## Task details
Please write out exactly the lines of the data below from the line holding "66 346 1305" through the line holding "190 279 3403", and leave out the rest.

*** Begin section ***

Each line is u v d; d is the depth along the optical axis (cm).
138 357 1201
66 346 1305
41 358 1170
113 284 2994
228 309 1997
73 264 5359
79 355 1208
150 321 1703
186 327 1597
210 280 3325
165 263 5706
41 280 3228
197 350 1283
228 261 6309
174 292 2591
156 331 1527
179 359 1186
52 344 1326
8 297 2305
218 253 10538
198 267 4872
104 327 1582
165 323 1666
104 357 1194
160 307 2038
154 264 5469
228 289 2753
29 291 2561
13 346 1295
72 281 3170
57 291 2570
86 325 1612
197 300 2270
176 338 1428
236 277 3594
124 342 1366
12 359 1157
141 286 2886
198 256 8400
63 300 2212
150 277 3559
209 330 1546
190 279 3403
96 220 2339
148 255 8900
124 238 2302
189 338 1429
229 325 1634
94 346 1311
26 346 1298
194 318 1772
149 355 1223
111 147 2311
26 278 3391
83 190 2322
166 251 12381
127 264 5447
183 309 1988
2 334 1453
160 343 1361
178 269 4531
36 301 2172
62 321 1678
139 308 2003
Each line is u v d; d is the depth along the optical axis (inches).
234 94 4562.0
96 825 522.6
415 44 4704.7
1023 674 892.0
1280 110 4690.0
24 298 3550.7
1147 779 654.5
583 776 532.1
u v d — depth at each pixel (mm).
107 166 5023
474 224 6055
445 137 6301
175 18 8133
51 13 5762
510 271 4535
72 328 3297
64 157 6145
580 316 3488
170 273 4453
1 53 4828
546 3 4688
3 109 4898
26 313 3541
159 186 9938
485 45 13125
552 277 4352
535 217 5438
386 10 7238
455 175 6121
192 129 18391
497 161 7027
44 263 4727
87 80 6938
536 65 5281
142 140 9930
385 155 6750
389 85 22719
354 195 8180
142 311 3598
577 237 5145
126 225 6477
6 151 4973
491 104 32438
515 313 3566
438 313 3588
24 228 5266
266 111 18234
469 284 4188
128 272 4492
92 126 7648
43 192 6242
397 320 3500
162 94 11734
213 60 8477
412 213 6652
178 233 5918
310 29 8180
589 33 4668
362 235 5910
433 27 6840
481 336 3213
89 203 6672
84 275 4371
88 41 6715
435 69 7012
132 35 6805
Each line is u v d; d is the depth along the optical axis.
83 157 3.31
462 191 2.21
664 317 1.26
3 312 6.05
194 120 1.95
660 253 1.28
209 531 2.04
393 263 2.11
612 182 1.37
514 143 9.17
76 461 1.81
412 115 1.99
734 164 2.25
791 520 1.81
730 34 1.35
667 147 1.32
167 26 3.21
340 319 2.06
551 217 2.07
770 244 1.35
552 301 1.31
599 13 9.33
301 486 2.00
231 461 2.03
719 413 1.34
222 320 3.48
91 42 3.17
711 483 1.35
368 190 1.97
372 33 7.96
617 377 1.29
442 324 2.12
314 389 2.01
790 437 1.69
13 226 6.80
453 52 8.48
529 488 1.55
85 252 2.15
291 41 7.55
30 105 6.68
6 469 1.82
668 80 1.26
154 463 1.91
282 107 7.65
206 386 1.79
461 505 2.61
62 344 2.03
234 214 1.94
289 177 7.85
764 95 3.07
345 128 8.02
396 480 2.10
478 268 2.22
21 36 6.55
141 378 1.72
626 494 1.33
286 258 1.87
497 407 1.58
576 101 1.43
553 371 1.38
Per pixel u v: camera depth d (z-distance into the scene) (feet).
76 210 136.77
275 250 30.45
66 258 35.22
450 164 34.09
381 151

*** End section ***

## Written reply
66 346 1305
41 358 1170
113 284 2994
228 309 1997
73 264 5359
79 355 1208
150 321 1703
186 327 1597
210 280 3325
165 263 5706
41 280 3228
197 350 1283
228 261 6309
174 292 2591
156 331 1527
179 359 1186
52 344 1326
8 297 2305
218 253 10538
198 267 4872
104 327 1582
165 323 1666
104 357 1194
160 307 2038
154 264 5469
228 289 2753
29 291 2561
13 346 1295
72 281 3170
57 291 2570
86 325 1612
197 300 2270
176 338 1428
236 277 3594
124 342 1366
12 359 1157
141 286 2886
198 256 8400
63 300 2212
150 277 3559
209 330 1546
190 279 3403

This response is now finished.